Task to complete: Reproduce the lines from the entries below, starting at the line containing "scientific name: Pandemis lamprosana" and ending at the line containing "order: Pinales".

The input:

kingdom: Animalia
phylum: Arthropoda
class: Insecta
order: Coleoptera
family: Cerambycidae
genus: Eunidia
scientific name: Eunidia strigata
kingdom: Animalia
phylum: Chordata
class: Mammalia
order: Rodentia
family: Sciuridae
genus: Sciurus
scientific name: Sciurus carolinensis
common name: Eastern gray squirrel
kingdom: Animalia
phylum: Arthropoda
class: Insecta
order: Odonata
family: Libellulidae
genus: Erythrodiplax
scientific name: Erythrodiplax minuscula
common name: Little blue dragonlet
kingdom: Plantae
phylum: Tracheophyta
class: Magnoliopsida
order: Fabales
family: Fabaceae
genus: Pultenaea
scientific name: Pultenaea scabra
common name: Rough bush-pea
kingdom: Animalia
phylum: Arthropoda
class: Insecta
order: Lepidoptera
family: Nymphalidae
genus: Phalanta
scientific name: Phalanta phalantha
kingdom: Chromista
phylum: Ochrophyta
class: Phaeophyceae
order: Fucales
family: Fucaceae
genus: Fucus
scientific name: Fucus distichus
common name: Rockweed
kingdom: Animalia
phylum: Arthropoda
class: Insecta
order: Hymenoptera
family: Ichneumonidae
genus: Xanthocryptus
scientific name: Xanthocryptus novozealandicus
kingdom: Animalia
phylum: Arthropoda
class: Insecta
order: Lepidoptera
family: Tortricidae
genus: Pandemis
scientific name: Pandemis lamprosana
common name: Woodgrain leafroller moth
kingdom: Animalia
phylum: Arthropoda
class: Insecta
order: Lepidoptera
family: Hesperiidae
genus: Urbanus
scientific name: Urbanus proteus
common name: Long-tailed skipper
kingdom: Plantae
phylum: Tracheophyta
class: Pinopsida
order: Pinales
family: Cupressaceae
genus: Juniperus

Task solution:
scientific name: Pandemis lamprosana
common name: Woodgrain leafroller moth
kingdom: Animalia
phylum: Arthropoda
class: Insecta
order: Lepidoptera
family: Hesperiidae
genus: Urbanus
scientific name: Urbanus proteus
common name: Long-tailed skipper
kingdom: Plantae
phylum: Tracheophyta
class: Pinopsida
order: Pinales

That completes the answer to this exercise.